There is no association. In other words, whether a given genetic variant favors Europeans for education (i.e. predicts a higher value for Europeans because the variant is more common in Europeans with a positive allele, or less common with a negative allele), is not related to whether the variant’s proxying ability works the same way (r = 0.015, p = 0.45). Strangely, in some other comparisons, there were correlations of the kind:

Dealing with this LD-decay bias can then be done by predicting what the gap would be at a correlation of 1.00 between the LD patterns i.e., end of the blue line. In this case, it appears that the genetic model favors Europeans for some unknown reason with regards to the LD-decay, whereas the above plot with education didn’t show any bias. Davide is currently working on a large-scale application of this method to various group differences in polygenic scores to see the degree to which they show this kind of bias. In the above versions of the plots, the frequency differences were not weighted by the allele betas unfortunately. But in the upcoming studies, they are. Using this approach, one can compute an LD-decay bias corrected score, to avoid this potential bias in studies.
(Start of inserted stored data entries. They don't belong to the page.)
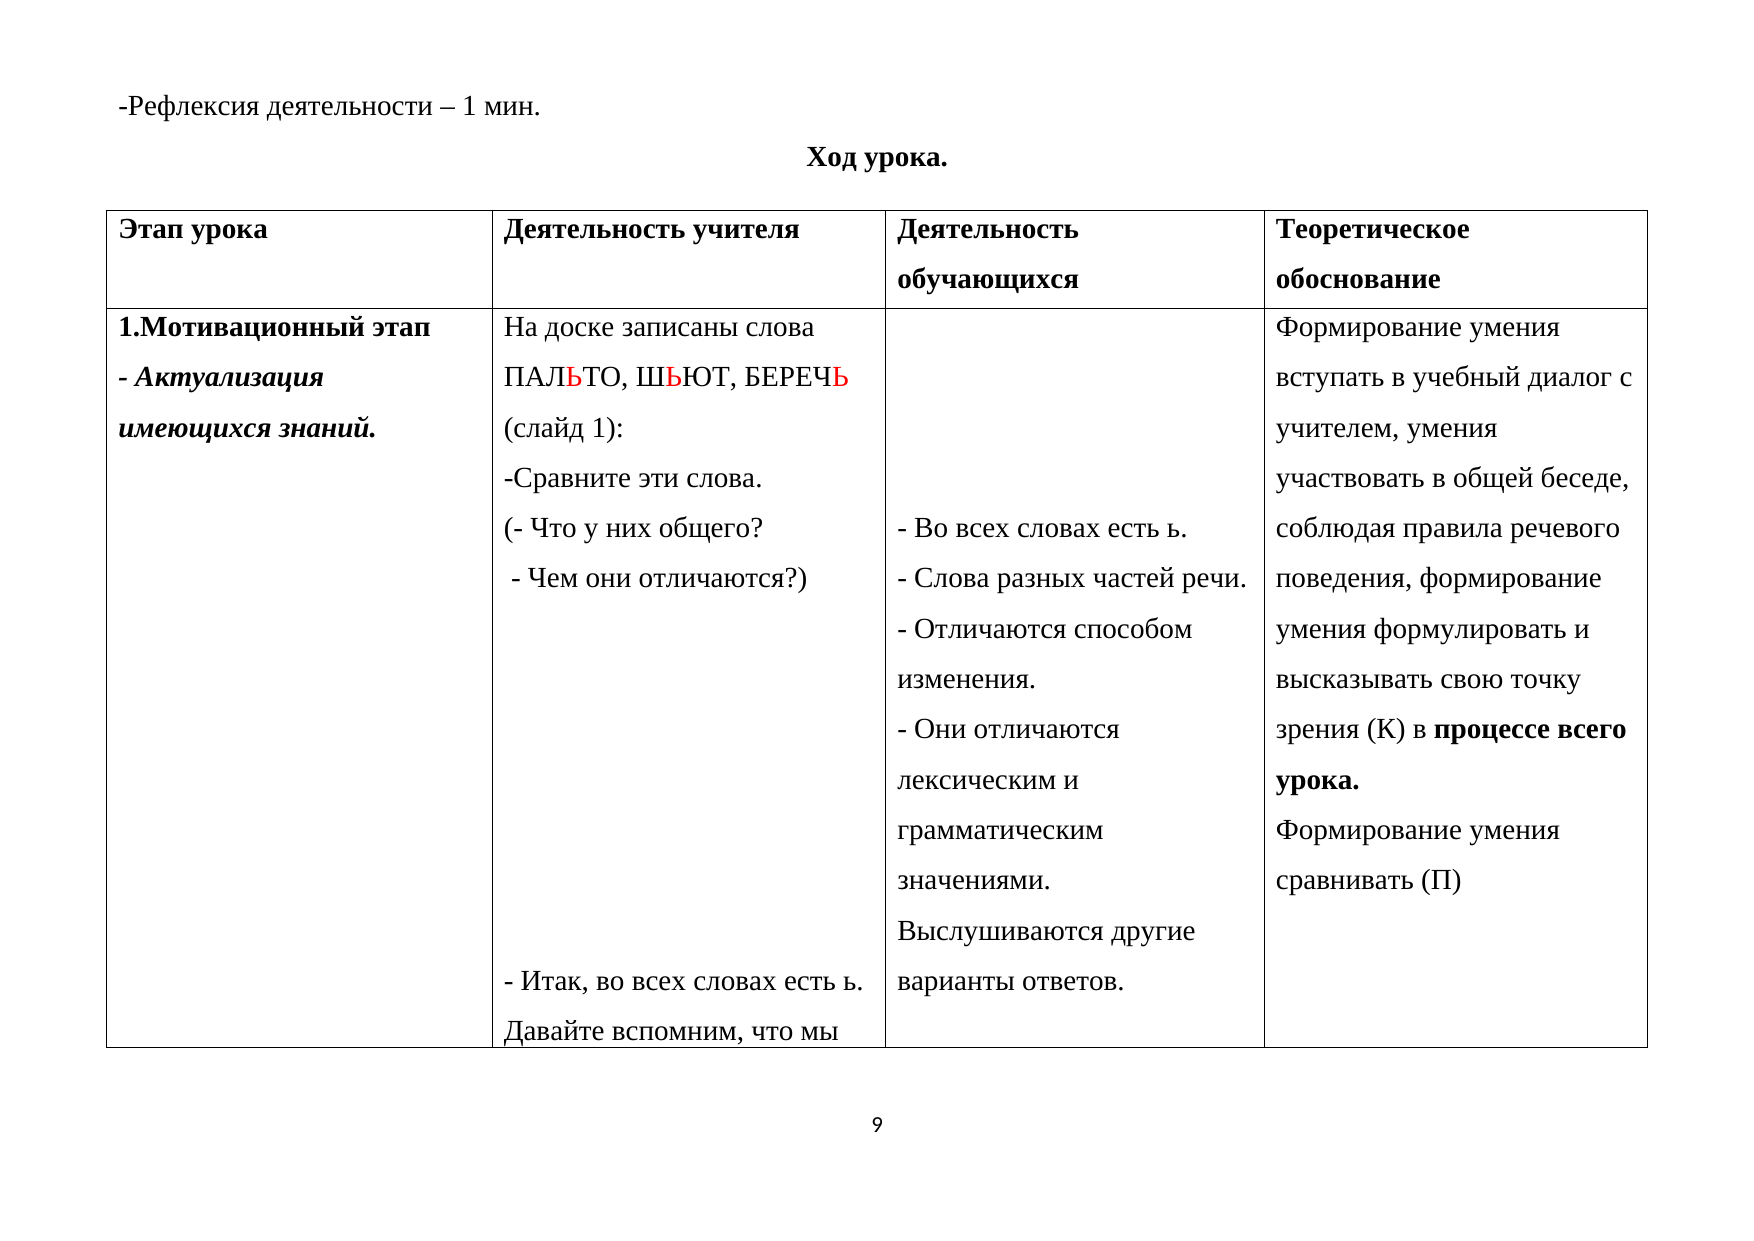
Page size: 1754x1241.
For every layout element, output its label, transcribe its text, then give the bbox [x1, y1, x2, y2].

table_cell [1265, 309, 1647, 1047]
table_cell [107, 309, 492, 1047]
table_header Деятельность обучающихся [886, 211, 1264, 308]
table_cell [886, 309, 1264, 1047]
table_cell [493, 309, 885, 1047]
table_header Деятельность учителя [493, 211, 885, 308]
text -Рефлексия деятельности – 1 мин. [118, 88, 1636, 122]
text Ход урока. [118, 139, 1636, 172]
table_header Этап урока [107, 211, 492, 308]
table_header Теоретическое обоснование [1265, 211, 1647, 308]
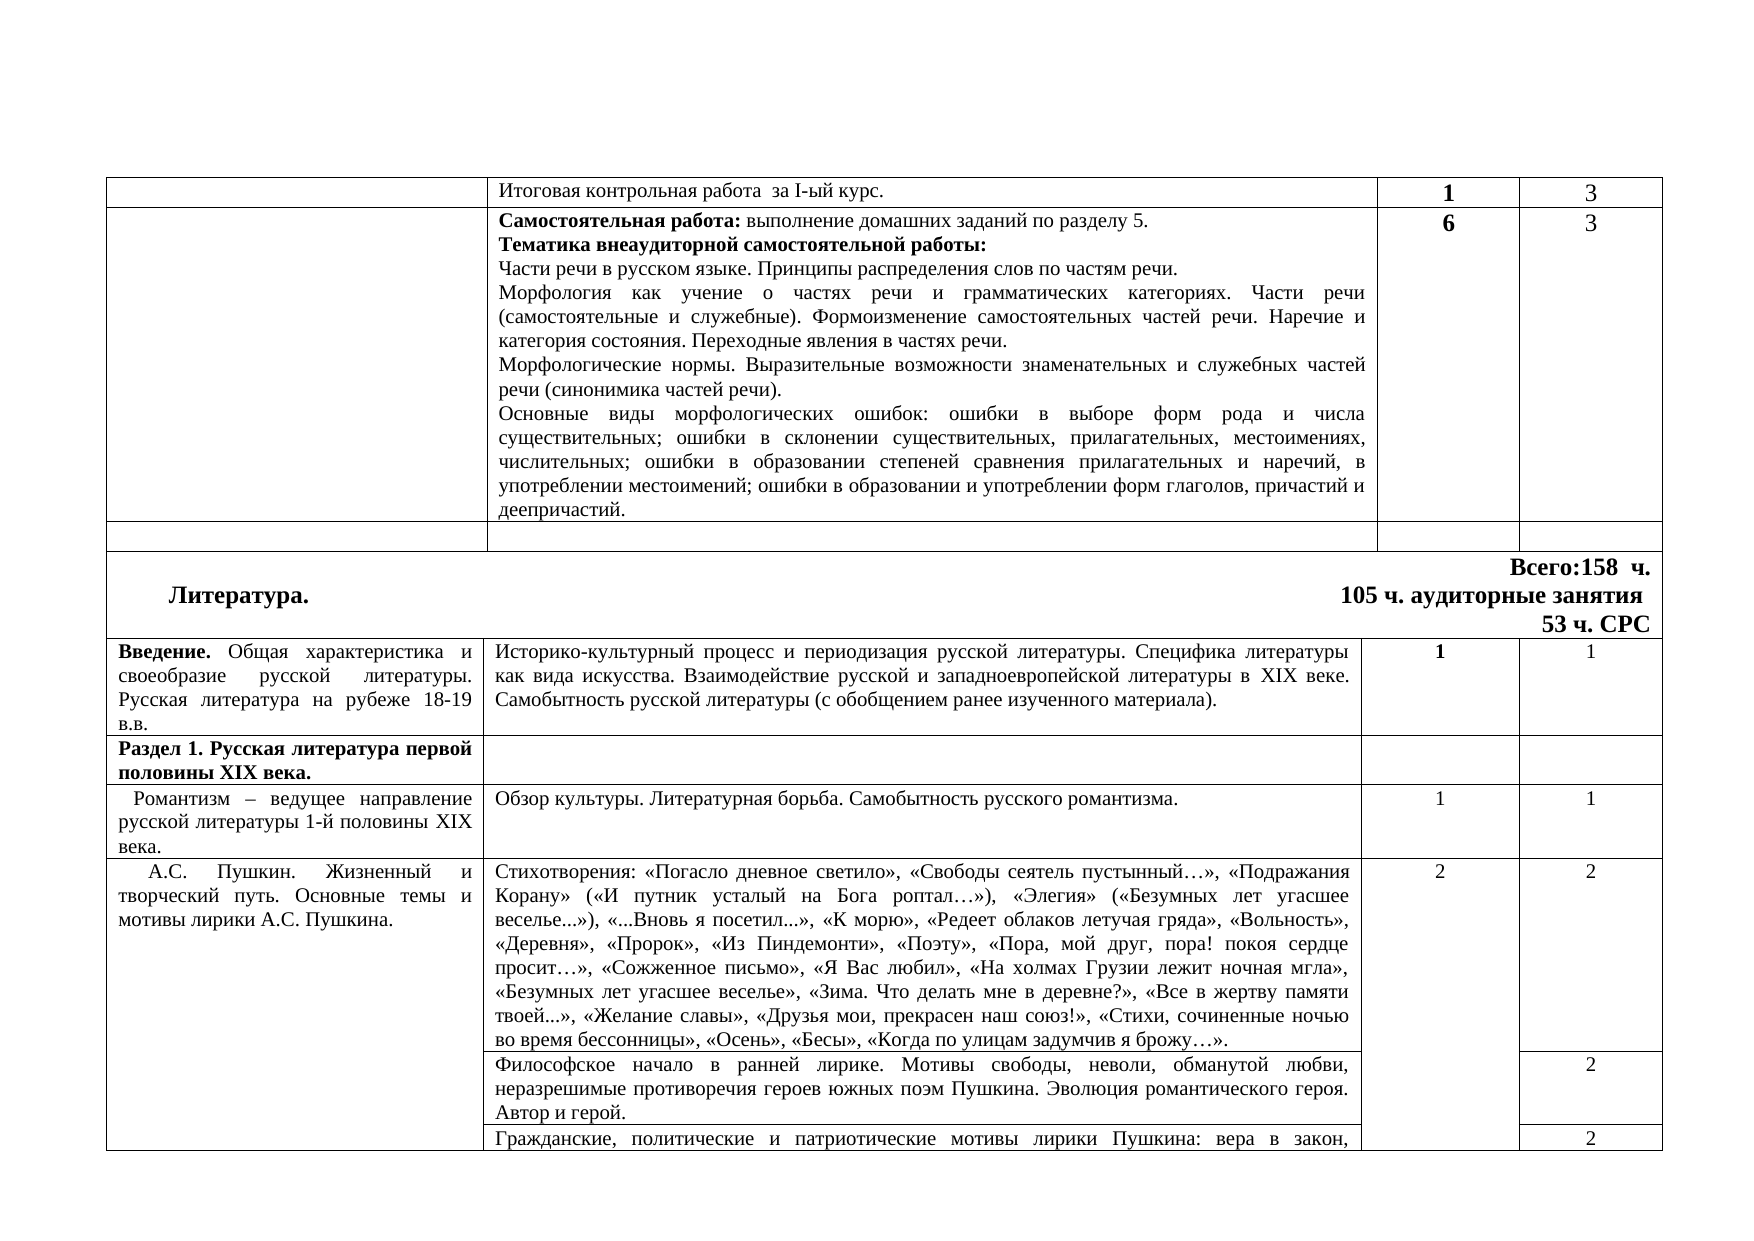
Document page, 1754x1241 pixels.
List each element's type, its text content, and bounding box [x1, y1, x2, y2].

table_cell [1378, 522, 1519, 551]
table_cell 2 [1520, 1052, 1662, 1124]
table_cell 1 [1378, 178, 1519, 207]
table_cell [484, 736, 1361, 784]
table_cell [107, 208, 487, 521]
table_cell Раздел 1. Русская литература первой половины XIX века. [107, 736, 483, 784]
table_cell 1 [1520, 639, 1662, 735]
table_cell 1 [1362, 785, 1519, 858]
table_cell 2 [1520, 1125, 1662, 1149]
table_cell 3 [1520, 208, 1662, 521]
table_cell 2 [1520, 859, 1662, 1051]
table_cell [107, 522, 487, 551]
table_cell [488, 522, 1377, 551]
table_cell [484, 1125, 1361, 1149]
table_cell А.С. Пушкин. Жизненный и творческий путь. Основные темы и мотивы лирики А.С. Пушкина. [107, 859, 483, 1149]
table_cell 6 [1378, 208, 1519, 521]
table_cell Историко-культурный процесс и периодизация русской литературы. Специфика литературы как вида искусства. Взаимодействие русской и западноевропейской литературы в XIX веке. Самобытность русской литературы (с обобщением ранее изученного материала). [484, 639, 1361, 735]
table_cell 1 [1362, 639, 1519, 735]
table_cell [1520, 736, 1662, 784]
table_cell Стихотворения: «Погасло дневное светило», «Свободы сеятель пустынный…», «Подражания Корану» («И путник усталый на Бога роптал…»), «Элегия» («Безумных лет угасшее веселье...»), «...Вновь я посетил...», «К морю», «Редеет облаков летучая гряда», «Вольность», «Деревня», «Пророк», «Из Пиндемонти», «Поэту», «Пора, мой друг, пора! покоя сердце просит…», «Сожженное письмо», «Я Вас любил», «На холмах Грузии лежит ночная мгла», «Безумных лет угасшее веселье», «Зима. Что делать мне в деревне?», «Все в жертву памяти твоей...», «Желание славы», «Друзья мои, прекрасен наш союз!», «Стихи, сочиненные ночью во время бессонницы», «Осень», «Бесы», «Когда по улицам задумчив я брожу…». [484, 859, 1361, 1051]
table_cell Введение. Общая характеристика и своеобразие русской литературы. Русская литература на рубеже 18-19 в.в. [107, 639, 483, 735]
table_cell [1362, 736, 1519, 784]
table_cell Всего:158 ч. Литература. 105 ч. аудиторные занятия 53 ч. СРС [107, 552, 1662, 638]
table_cell 2 [1362, 859, 1519, 1149]
table_cell Обзор культуры. Литературная борьба. Самобытность русского романтизма. [484, 785, 1361, 858]
table_cell Романтизм – ведущее направление русской литературы 1-й половины XIX века. [107, 785, 483, 858]
table_cell Итоговая контрольная работа за I-ый курс. [488, 178, 1377, 207]
table_cell 1 [1520, 785, 1662, 858]
table_cell 3 [1520, 178, 1662, 207]
table_cell [1520, 522, 1662, 551]
table_cell Философское начало в ранней лирике. Мотивы свободы, неволи, обманутой любви, неразрешимые противоречия героев южных поэм Пушкина. Эволюция романтического героя. Автор и герой. [484, 1052, 1361, 1124]
table_cell Самостоятельная работа: выполнение домашних заданий по разделу 5. Тематика внеаудиторной самостоятельной работы: Части речи в русском языке. Принципы распределения слов по частям речи. Морфология как учение о частях речи и грамматических категориях. Части речи (самостоятельные и служебные). Формоизменение самостоятельных частей речи. Наречие и категория состояния. Переходные явления в частях речи. Морфологические нормы. Выразительные возможности знаменательных и служебных частей речи (синонимика частей речи). Основные виды морфологических ошибок: ошибки в выборе форм рода и числа существительных; ошибки в склонении существительных, прилагательных, местоимениях, числительных; ошибки в образовании степеней сравнения прилагательных и наречий, в употреблении местоимений; ошибки в образовании и употреблении форм глаголов, причастий и деепричастий. [488, 208, 1377, 521]
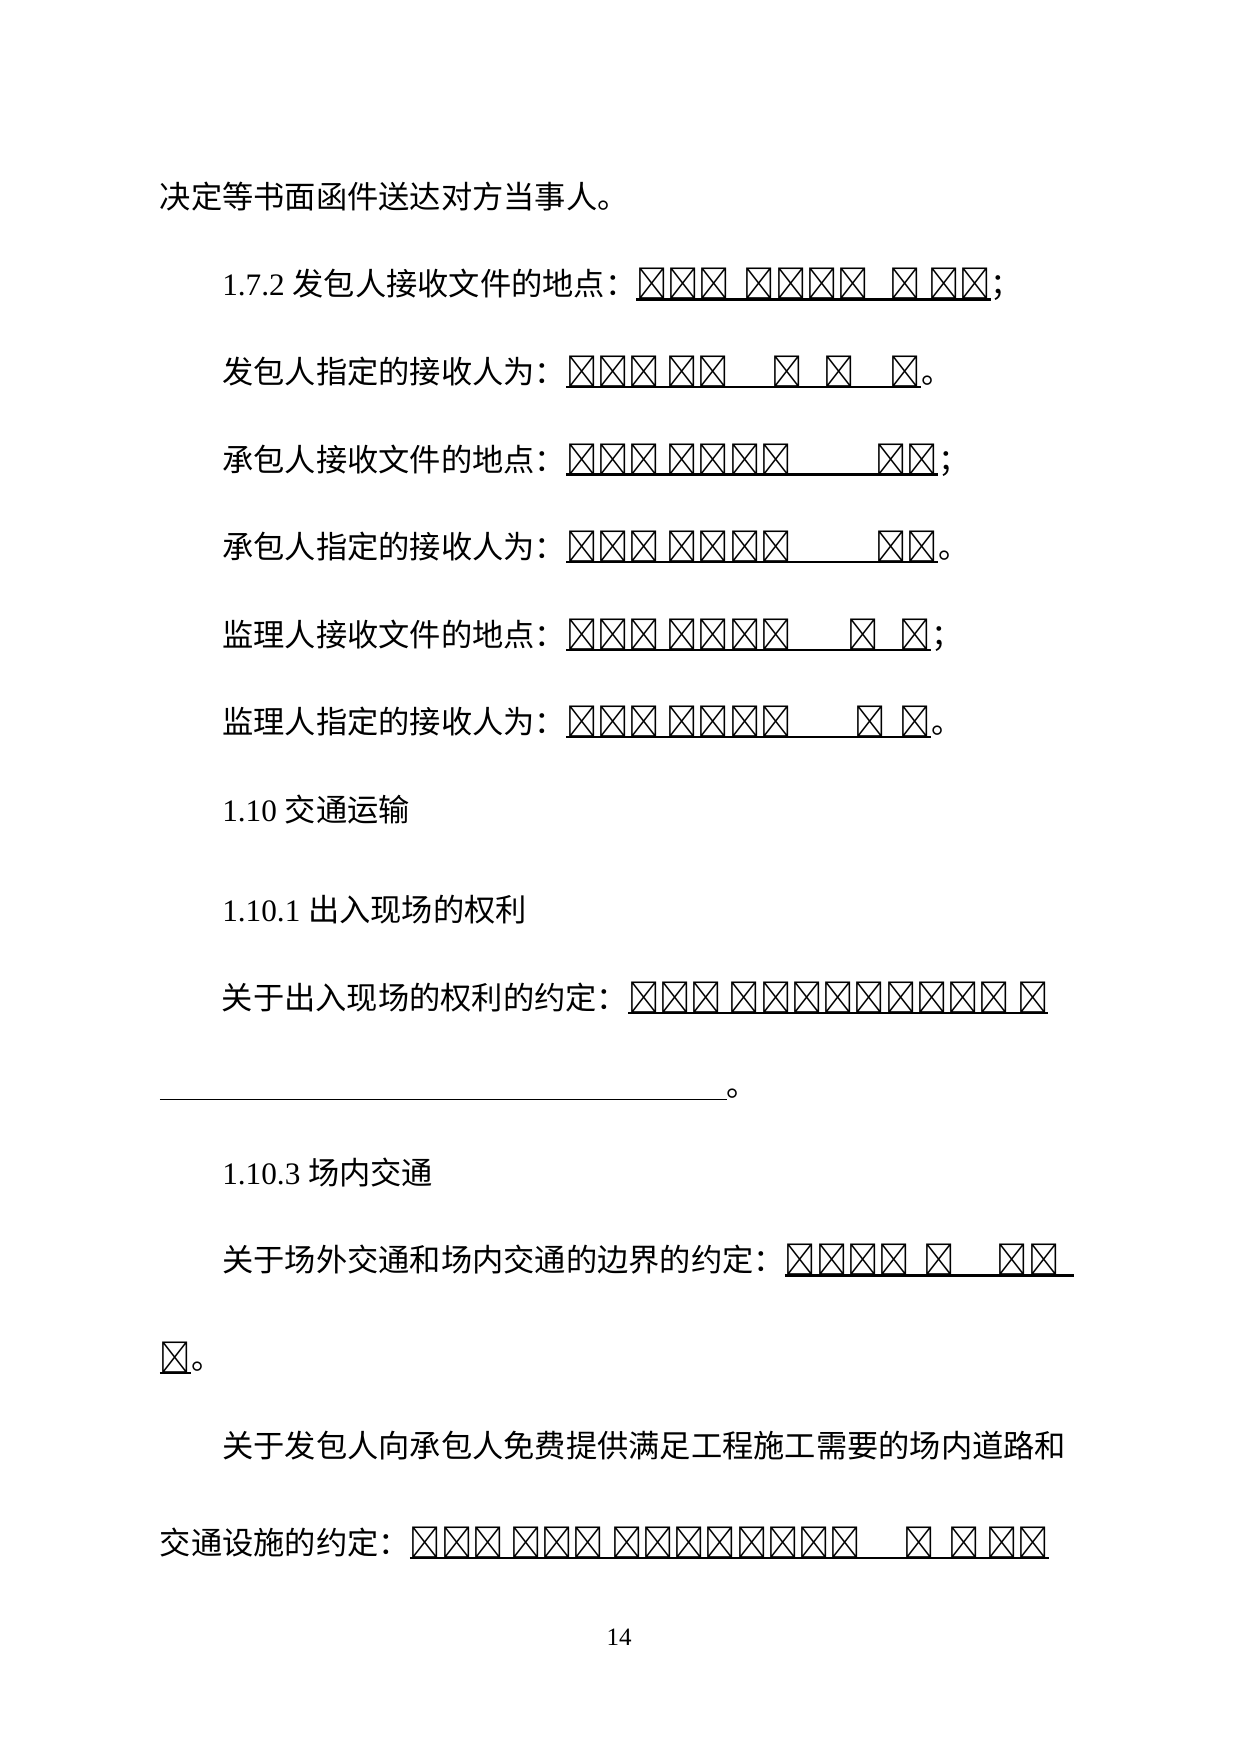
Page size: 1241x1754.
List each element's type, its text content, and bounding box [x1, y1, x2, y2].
In fact, in the EA4 (latest public genomic model for education), the Europeans are now higher than East Asians, which runs counter to the phenotypic data. Using the correction method reverses this bias. The question is how this biased was introduced in the first place? Some kind of uncorrected ancestry confounding in the training data? Problems with microarrays (ascertainment bias)? Something else? I don’t know.

Take-away

  • Polygenic scores usually differ in predictive validity (correlation) between races/populations.
  • This does not itself mean that group comparisons are invalid.
  • There are methods being developed for dealing with at least some of the biases, when they arise.
  • Overall averages from polygenic scores are still in line with phenotypic gaps and hereditarian expectations.